Fast, secure, safe: the web that can still be

Node, PHP, Python, Ruby—we’ve grown accustomed to the fact that most of the web is produced by dynamic languages. This has various advantages in expressiveness, but it’s not without its problems.

Somehow in the rush of Minimum Viable Products and the latest fashions in web frameworks, most web developers have forgotten compiled languages.

This talk will look at some of the problems caused by dynamic languages and how compiled languages can solve them surprisingly elegantly, looking in particular at Rust as an implementation language.

The two key areas of focus are performance and correctness:

1) Performance (development, CPU and memory): dynamic languages focus on developer performance at the cost of runtime performance, causing various scalability problems and upsetting users by making them wait. As it stands, web server startup times of a minute are not unheard-of, with basic apps using several hundred megabytes of RAM; tests that take many minutes to run are also common. In a language like Rust, total server startup times measured in milliseconds are the norm (of course, this is to be balanced against compile time), and memory usage can easily be cut to a minuscule fraction of that of its dynamic brethren.

Moreover, the developer performance claims of dynamic languages really start to fall apart over time as codebases grow and time passes by, and the probability of accidentally introducing nasty bugs increases significantly; compiled languages have various standard features that make long-term maintenance surprisingly easy and safe.

2) Correctness: dynamic languages make it concerningly easy to do the wrong thing, and only find out at runtime—or worse, when your site has been hacked. By using a language like Rust and its type system effectively, we’ll see how doing the right thing comes naturally, and how this can save you from nasty bugs and security problems. As an example, it’s entirely feasible to make a web framework immune to injection bugs (SQL injection, XSS, &c.), without performance becoming a problem.

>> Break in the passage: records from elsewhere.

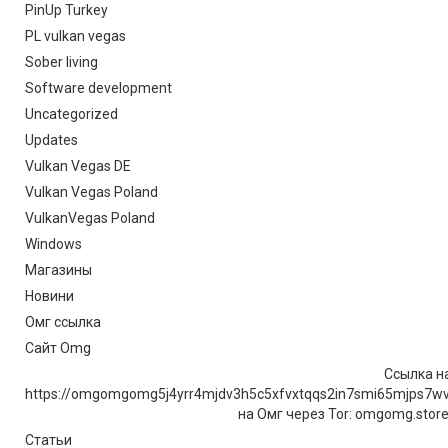
PinUp Turkey
PL vulkan vegas
Sober living
Software development
Uncategorized
Updates
Vulkan Vegas DE
Vulkan Vegas Poland
VulkanVegas Poland
Windows
Магазины
Новини
Омг ссылка
Сайт Omg
Ссылка на
https://omgomgomg5j4yrr4mjdv3h5c5xfvxtqqs2in7smi65mjps7w
на Омг через Tor: omgomg.stor
Статьи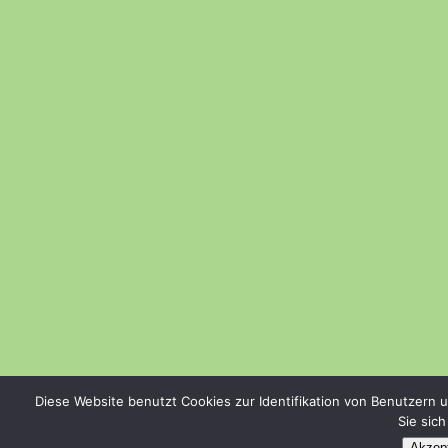
Diese Website benutzt Cookies zur Identifikation von Benutzern 
Sie sic
Akzept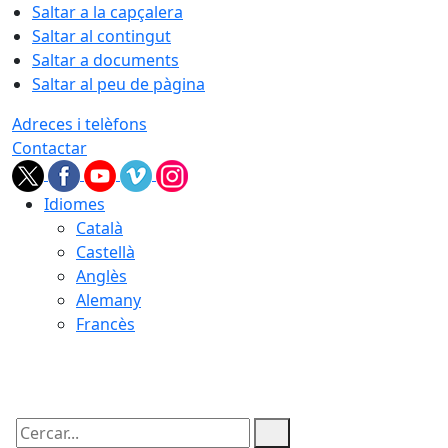
Saltar a la capçalera
Saltar al contingut
Saltar a documents
Saltar al peu de pàgina
Adreces i telèfons
Contactar
Idiomes
Català
Castellà
Anglès
Alemany
Francès
08.08.2026 | 12:01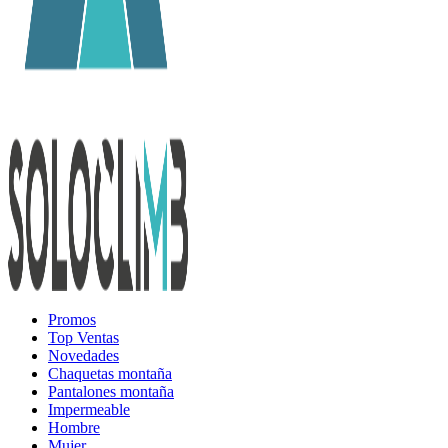
Promos
Top Ventas
Novedades
Chaquetas montaña
Pantalones montaña
Impermeable
Hombre
Mujer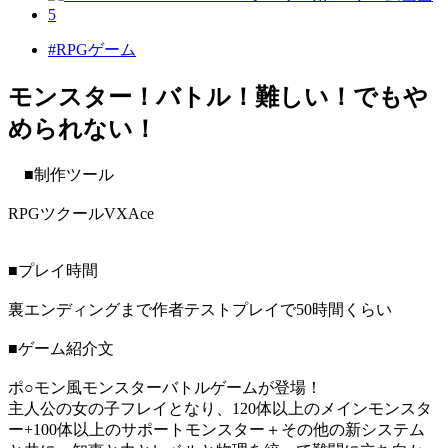
#RPGゲーム
モンスター！バトル！難しい！でもや
められない！
■制作ツール
RPGツクールVXAce
■プレイ時間
裏エンディングまで作者テストプレイで50時間くらい
■ゲーム紹介文
ポ○モン風モンスターバトルゲームが登場！
主人公の女の子フレイとなり、120体以上のメインモンスタ
ー+100体以上のサポートモンスター＋その他の新システム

You will come away from this talk thoughtfully assessing the tradeoffs of compiled and dynamic languages, perhaps ready to experiment with a completely compiled language for a change.

Chris Morgan



I’ve been working with the web from when I was ten. Until a year or so ago, I worked in dynamic languages almost all the time; professionally, I still work mostly in Python and JavaScript. But I had formed a vision of the web framework that I wanted, and at present Rust is the best language for my goals. I believe that the future lies somewhere closer to such languages, rather than with completely dynamic languages, and I’m slowly but surely building my vision—starting with writing Rust’s HTTP libraries.